As I mentioned in my writing blogs on Thursdays, I ended up moving this month. I thought I was going to move in early May, but life forced the change earlier. So I’ve been a bit scattered.
Fortunately, the reading has been good. Even the reads I’m not going to recommend were readable, just not great. My challenge was simply remembering to post my notes, since they’re scattered across three states.
Some of the reading I’m doing is for the upcoming fantasy workshop on the Oregon Coast. I always have an extensive reading list for any workshop that I do, so that we all speak the same language. Having books in common helps, so that we’re not using TV shows or movies to discuss things. (Like to like, rather than apples and asparagus.) When I make those assignments, I pick some books I’ve read and some I’ve been meaning to read. This workshop has a preponderance of books I hadn’t read because fantasy boomed in the years since I taught the last fantasy workshop. Boomed and went in a very different direction than before.
So you’ll see some of those books on this list. (You won’t see one or two of the others, because I didn’t like some as much as I thought I would.)
Here’s the best of what I read in March:
Barnhill, Kelly, The Girl Who Drank The Moon, Algonquin Young Readers, 2016. This book, for young readers, really gave me trouble at the start. (Yes, it was one of the assigned books I hadn’t read.) As people who come to the Anthology Workshop know, I hate dead baby stories, and there’s a major plot point about possible dead and abandoned children here. Yes, this book is for young readers, and respects those readers maybe more than I would. One of the back cover quotes described the book as “impossible to put down,” and once I sucked it up and got past the stolen children (a fantasy trope, by the way), the book was as advertised. Impossible to put down. I really liked the Perfectly Tiny Dragon. I understand him, since in May, I had a Perfectly Tiny Cat, who is…no longer tiny.
This is warm, and wonderful, and heartbreaking, in a good way. Worth every single accolade it has received.
Grant, Adam, “Lindsey Vonn is Queen of the Hill,” Esquire, March, 2018. The March 2018 issue of Esquire is a thoughtful one. I suspect you’ll find more recommendations from it in the April reading list. This interview with Lindsey Vonn is wonderful–except for the absolutely stupid question about whether or not she needs a man to guide her. (The interviewer was trying to “put rumors to rest,” but the best way to do that is to ignore the stupidity altogether.)
Vonn discusses her motivations, and how she overcomes adversity. She’s had a lot, things that would have sidelined other athletes permanently. She also talks about how to continue, even when you’ve met your goals, and how to find joy in what you do. Really worth reading–and it’s on the website for free.

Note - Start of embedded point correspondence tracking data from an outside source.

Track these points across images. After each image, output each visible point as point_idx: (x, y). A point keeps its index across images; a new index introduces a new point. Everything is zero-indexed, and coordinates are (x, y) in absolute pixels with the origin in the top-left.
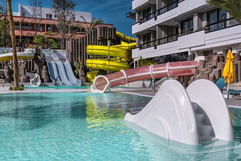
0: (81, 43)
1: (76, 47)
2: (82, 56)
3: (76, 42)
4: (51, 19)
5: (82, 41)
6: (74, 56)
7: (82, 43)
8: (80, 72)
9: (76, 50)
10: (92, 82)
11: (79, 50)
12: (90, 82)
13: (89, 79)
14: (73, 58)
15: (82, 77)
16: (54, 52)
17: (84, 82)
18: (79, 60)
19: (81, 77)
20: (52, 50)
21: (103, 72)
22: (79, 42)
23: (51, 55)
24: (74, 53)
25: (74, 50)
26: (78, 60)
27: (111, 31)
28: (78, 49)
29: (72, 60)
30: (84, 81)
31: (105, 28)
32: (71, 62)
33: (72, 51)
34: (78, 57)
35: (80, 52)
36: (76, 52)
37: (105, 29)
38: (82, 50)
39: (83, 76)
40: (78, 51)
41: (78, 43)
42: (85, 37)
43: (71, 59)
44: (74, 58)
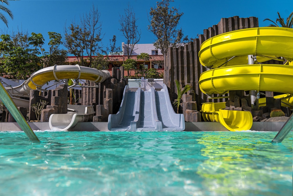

MacBride, Stuart, Bloody Scotland, “Stevenson’s Candle,” edited by James Crawford, 2018. This story, about a famous lighthouse in Scotland (that’s the conceit of the anthology–pick famous places and write mysteries about them), is predictable, but it’s one of those who-cares predictable stories. The journey is worthwhile. A storm is brewing, a mysterious stranger has shown up, and the lighthouse keeper may or may not be who he says he is. Thrilling and impossible to put down. By far, the best story in the volume.
Schwab, V.E., A Darker Shade of Magic, Tor Books, 2016. I had heard a lot about this trilogy, so I assigned the first book for the workshop. The worldbuilding is fascinating, but Schwab’s setting is minimal to the point of nonexistent. At least she’s consistent, and the work improves toward the end. The worlds she’s built are clear in her head, just not on the page.
Usually badly written (or nonexistent) setting is a dealbreaker for me as a reader, but I had assigned this one, so I had to read it. And by the middle, I was caught up in the characters and their dilemmas. From the halfway mark to the end, I couldn’t put this down.
There are parallel Londons–White, Gray, Red, and Black. They’re all very different from each other, and only a few people can travel between them, including our protagonist, Kell. He’s very reserved as a character and it takes time to warm to him, but once we do, he’s worth spending time with. He meets Lila in Gray London, and she’s worth the price of admission. Fierce and strong, working hard to survive, she’s a heroine for modern times.
I recommend this, with the caveat that it’ll take some work to get to the meat of the book. I’m buying the next book in the trilogy, and keeping my fingers crossed that it’s as good, if not better, than this one.